--- Given data ---

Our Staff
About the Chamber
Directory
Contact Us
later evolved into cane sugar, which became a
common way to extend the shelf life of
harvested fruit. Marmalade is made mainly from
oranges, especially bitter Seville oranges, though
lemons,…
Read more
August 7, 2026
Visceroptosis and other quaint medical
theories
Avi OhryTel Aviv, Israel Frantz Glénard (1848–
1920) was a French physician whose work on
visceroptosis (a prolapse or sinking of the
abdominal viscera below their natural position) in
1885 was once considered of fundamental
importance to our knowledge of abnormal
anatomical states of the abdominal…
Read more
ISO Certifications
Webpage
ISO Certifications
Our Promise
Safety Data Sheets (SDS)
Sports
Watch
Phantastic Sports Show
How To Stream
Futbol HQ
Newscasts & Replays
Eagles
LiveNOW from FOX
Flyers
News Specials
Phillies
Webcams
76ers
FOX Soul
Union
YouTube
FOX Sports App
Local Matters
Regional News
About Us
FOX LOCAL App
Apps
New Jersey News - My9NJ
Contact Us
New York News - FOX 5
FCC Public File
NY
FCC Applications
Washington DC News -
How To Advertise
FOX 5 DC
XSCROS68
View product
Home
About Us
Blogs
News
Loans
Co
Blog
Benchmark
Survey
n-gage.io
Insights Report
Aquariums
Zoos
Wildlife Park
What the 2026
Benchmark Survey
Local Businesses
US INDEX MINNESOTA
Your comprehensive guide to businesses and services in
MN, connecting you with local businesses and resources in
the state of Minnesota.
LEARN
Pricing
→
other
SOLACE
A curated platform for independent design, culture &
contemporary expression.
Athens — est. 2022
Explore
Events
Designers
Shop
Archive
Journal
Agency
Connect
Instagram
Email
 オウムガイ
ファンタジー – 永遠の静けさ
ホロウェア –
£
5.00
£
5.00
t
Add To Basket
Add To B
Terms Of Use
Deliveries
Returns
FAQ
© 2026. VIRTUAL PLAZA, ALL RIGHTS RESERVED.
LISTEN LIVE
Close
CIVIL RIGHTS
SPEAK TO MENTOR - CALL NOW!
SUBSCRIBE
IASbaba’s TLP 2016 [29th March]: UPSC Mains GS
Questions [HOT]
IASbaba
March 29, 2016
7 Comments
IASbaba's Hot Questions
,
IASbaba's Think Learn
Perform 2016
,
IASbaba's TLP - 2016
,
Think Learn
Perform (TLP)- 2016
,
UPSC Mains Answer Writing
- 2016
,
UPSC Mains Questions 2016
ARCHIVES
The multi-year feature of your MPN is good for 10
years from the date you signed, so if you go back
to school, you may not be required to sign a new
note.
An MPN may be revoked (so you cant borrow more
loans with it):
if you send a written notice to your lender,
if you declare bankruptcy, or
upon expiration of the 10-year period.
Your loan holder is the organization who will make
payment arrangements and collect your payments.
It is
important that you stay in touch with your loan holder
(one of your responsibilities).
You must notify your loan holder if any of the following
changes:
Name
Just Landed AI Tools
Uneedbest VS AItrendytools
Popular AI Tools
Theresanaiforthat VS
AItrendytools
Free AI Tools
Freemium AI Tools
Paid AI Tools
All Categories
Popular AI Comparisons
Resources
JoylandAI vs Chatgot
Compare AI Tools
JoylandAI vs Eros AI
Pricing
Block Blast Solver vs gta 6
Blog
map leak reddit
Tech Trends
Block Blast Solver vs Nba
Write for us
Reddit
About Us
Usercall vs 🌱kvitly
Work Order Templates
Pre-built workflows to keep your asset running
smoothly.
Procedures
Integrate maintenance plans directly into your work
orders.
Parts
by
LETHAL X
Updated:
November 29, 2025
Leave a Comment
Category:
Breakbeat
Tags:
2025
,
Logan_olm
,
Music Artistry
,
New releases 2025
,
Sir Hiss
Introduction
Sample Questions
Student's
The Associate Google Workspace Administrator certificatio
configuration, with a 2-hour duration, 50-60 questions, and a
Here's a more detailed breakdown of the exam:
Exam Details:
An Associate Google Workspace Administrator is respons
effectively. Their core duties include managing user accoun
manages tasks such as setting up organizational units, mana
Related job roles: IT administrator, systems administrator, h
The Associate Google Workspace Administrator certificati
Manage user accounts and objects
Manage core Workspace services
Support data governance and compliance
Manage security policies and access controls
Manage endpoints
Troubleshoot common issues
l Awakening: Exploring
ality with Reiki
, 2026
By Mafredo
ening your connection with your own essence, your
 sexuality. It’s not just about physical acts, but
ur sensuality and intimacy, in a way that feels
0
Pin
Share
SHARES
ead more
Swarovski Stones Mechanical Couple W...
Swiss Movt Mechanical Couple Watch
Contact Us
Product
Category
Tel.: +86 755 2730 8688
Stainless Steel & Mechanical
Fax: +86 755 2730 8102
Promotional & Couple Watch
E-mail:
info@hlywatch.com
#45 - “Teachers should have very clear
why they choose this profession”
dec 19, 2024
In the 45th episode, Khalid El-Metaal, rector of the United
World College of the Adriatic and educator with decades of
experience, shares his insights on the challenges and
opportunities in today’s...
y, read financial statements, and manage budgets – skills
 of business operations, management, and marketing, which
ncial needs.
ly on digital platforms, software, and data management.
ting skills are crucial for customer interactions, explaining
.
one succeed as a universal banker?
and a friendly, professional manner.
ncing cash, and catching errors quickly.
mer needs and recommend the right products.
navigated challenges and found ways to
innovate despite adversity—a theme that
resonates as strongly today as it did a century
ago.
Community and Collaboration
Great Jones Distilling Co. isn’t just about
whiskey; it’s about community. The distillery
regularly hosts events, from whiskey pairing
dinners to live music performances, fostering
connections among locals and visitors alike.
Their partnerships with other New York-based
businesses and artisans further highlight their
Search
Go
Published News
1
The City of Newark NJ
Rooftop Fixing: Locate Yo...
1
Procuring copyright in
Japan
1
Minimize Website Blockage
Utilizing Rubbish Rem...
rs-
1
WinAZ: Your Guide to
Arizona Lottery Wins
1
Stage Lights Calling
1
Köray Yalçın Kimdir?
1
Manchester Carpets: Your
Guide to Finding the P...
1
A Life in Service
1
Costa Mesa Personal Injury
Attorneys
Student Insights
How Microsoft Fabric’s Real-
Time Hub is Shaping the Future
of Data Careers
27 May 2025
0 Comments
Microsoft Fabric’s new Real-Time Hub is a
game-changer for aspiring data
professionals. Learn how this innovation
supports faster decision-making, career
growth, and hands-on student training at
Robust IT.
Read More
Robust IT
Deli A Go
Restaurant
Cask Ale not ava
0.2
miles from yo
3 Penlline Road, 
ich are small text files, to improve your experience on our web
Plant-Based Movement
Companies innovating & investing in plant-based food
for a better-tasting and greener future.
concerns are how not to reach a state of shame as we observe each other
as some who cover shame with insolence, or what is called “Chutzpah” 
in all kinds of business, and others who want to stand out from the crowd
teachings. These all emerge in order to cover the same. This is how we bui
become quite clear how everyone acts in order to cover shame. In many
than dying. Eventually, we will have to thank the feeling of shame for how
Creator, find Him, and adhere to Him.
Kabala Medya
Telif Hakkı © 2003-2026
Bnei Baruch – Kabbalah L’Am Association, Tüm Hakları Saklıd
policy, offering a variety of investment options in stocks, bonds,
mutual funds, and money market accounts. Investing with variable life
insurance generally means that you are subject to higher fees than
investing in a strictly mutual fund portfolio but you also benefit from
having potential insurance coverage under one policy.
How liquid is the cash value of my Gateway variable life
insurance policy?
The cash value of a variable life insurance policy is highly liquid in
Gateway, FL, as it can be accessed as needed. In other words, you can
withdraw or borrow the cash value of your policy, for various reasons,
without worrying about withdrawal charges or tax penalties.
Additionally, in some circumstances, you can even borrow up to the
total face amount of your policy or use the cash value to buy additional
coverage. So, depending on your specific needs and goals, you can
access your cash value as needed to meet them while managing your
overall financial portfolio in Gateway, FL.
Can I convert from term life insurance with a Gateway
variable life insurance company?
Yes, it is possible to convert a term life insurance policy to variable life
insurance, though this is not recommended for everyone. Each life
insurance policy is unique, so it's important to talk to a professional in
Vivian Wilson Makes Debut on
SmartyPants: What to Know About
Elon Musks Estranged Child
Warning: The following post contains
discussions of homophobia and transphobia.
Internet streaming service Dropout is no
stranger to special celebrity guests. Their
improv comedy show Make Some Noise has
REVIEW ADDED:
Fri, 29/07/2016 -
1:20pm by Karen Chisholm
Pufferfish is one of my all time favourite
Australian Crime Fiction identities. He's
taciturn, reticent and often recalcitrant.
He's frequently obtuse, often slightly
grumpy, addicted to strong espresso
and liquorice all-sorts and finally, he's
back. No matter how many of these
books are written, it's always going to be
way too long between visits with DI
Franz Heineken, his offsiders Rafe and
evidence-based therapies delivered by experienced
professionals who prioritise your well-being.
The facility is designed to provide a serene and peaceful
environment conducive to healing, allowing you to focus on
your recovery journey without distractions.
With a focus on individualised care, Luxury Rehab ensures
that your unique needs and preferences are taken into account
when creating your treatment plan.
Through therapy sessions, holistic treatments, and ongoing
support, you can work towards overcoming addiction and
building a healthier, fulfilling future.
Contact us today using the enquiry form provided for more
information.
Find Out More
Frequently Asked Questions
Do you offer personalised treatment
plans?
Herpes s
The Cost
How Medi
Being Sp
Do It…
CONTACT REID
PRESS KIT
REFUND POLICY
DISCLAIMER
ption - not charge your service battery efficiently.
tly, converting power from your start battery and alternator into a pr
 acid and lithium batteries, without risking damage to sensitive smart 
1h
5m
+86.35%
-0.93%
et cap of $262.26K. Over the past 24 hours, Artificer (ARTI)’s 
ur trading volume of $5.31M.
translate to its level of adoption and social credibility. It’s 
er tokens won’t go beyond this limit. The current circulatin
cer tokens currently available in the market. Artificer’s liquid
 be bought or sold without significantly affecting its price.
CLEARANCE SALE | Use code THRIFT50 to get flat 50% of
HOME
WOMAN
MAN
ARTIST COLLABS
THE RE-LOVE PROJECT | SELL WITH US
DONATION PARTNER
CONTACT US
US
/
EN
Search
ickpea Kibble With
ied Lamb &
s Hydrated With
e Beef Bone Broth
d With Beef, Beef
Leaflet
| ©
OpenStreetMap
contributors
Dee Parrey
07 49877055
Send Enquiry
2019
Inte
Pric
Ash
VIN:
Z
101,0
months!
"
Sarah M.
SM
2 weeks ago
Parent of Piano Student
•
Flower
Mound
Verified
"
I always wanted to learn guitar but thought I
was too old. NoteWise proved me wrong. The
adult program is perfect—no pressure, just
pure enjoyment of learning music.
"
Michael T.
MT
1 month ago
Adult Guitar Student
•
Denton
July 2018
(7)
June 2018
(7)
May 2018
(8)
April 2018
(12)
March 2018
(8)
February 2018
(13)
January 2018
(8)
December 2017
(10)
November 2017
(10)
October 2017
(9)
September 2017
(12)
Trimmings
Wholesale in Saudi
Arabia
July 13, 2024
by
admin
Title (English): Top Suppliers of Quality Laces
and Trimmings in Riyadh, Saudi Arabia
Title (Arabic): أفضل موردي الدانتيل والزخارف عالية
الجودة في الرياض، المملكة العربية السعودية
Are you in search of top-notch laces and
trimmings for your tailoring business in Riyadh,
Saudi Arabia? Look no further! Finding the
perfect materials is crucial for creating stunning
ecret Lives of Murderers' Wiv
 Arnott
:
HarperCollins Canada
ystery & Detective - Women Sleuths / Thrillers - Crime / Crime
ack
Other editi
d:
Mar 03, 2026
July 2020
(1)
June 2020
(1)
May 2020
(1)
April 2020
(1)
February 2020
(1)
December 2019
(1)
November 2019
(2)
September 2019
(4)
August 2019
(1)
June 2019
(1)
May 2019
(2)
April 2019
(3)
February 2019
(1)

---

- [What is required]: Among the entries above, locate the lines containing "and liquorice all-sorts and finally, he's" and "ur trading volume of $5.31M.", and transcribe exactly those two lines and all lines between.

- [Answer]:
and liquorice all-sorts and finally, he's
back. No matter how many of these
books are written, it's always going to be
way too long between visits with DI
Franz Heineken, his offsiders Rafe and
evidence-based therapies delivered by experienced
professionals who prioritise your well-being.
The facility is designed to provide a serene and peaceful
environment conducive to healing, allowing you to focus on
your recovery journey without distractions.
With a focus on individualised care, Luxury Rehab ensures
that your unique needs and preferences are taken into account
when creating your treatment plan.
Through therapy sessions, holistic treatments, and ongoing
support, you can work towards overcoming addiction and
building a healthier, fulfilling future.
Contact us today using the enquiry form provided for more
information.
Find Out More
Frequently Asked Questions
Do you offer personalised treatment
plans?
Herpes s
The Cost
How Medi
Being Sp
Do It…
CONTACT REID
PRESS KIT
REFUND POLICY
DISCLAIMER
ption - not charge your service battery efficiently.
tly, converting power from your start battery and alternator into a pr
 acid and lithium batteries, without risking damage to sensitive smart 
1h
5m
+86.35%
-0.93%
et cap of $262.26K. Over the past 24 hours, Artificer (ARTI)’s 
ur trading volume of $5.31M.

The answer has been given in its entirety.